Steve Jobs set Adobe on a path away from hardware and towards software which eventually led to their purchase of Flash, notes TNW.
When Adobe launched in 1982 it was a hardware company with two employees, John Warnock and Chuck Geschke. The two men were trying to build the best printer ever based on the fantastic PostScript software Warnock had written. At the time Apple was also working on a laser printer based on hardware from Canon but did not have the software to run it.
When Steve Jobs heard about Adobe's printer he went to take a look and was blown away by their software. "We were the first ones in the U.S. to have the Canon laser printer," said Jobs. "When we went over to see John and Chuck, we could quickly see that our hardware was going to be better than theirs and that their software was more advanced than what we were working on. I was simply blown away by what I saw."
In 1984, Jobs had a meeting with Warnock and Geschke that changed the company and publishing forever.
Over breakfast at a Cupertino health food restaurant, he proposed that Adobe license its technology to Apple for inclusion in a 300-dpi Canon-equipped laser printer driven by the Macintosh. According to Geschke, Jobs told them: "I don't need the computer.
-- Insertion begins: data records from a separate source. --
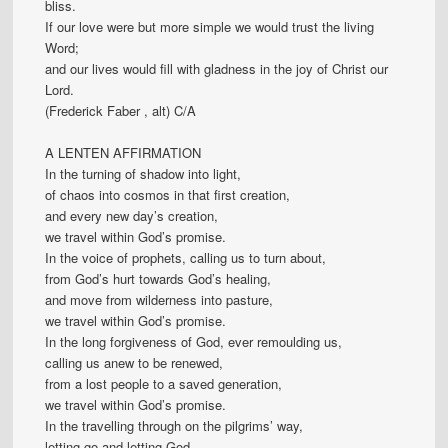
bliss.
If our love were but more simple we would trust the living
Word;
and our lives would fill with gladness in the joy of Christ our
Lord.
(Frederick Faber , alt) C/A
A LENTEN AFFIRMATION
In the turning of shadow into light,
of chaos into cosmos in that first creation,
and every new day’s creation,
we travel within God’s promise.
In the voice of prophets, calling us to turn about,
from God’s hurt towards God’s healing,
and move from wilderness into pasture,
we travel within God’s promise.
In the long forgiveness of God, ever remoulding us,
calling us anew to be renewed,
from a lost people to a saved generation,
we travel within God’s promise.
In the travelling through on the pilgrims’ way,
letting go and letting God,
I don't need the printer. I need the software."
This time the duo took notice. "If someone keeps saying, 'You have a business here,' and it's not the business you're doing, then it's time to change your business," Geschke says now. Jobs says, simply, "I convinced them to drop plans to be a hardware company and be a software company instead."
Jobs managed to get what he wanted which led Adobe to pursue software like PostScript, Photoshop and eventually, through an acquisition of Macromedia, Flash.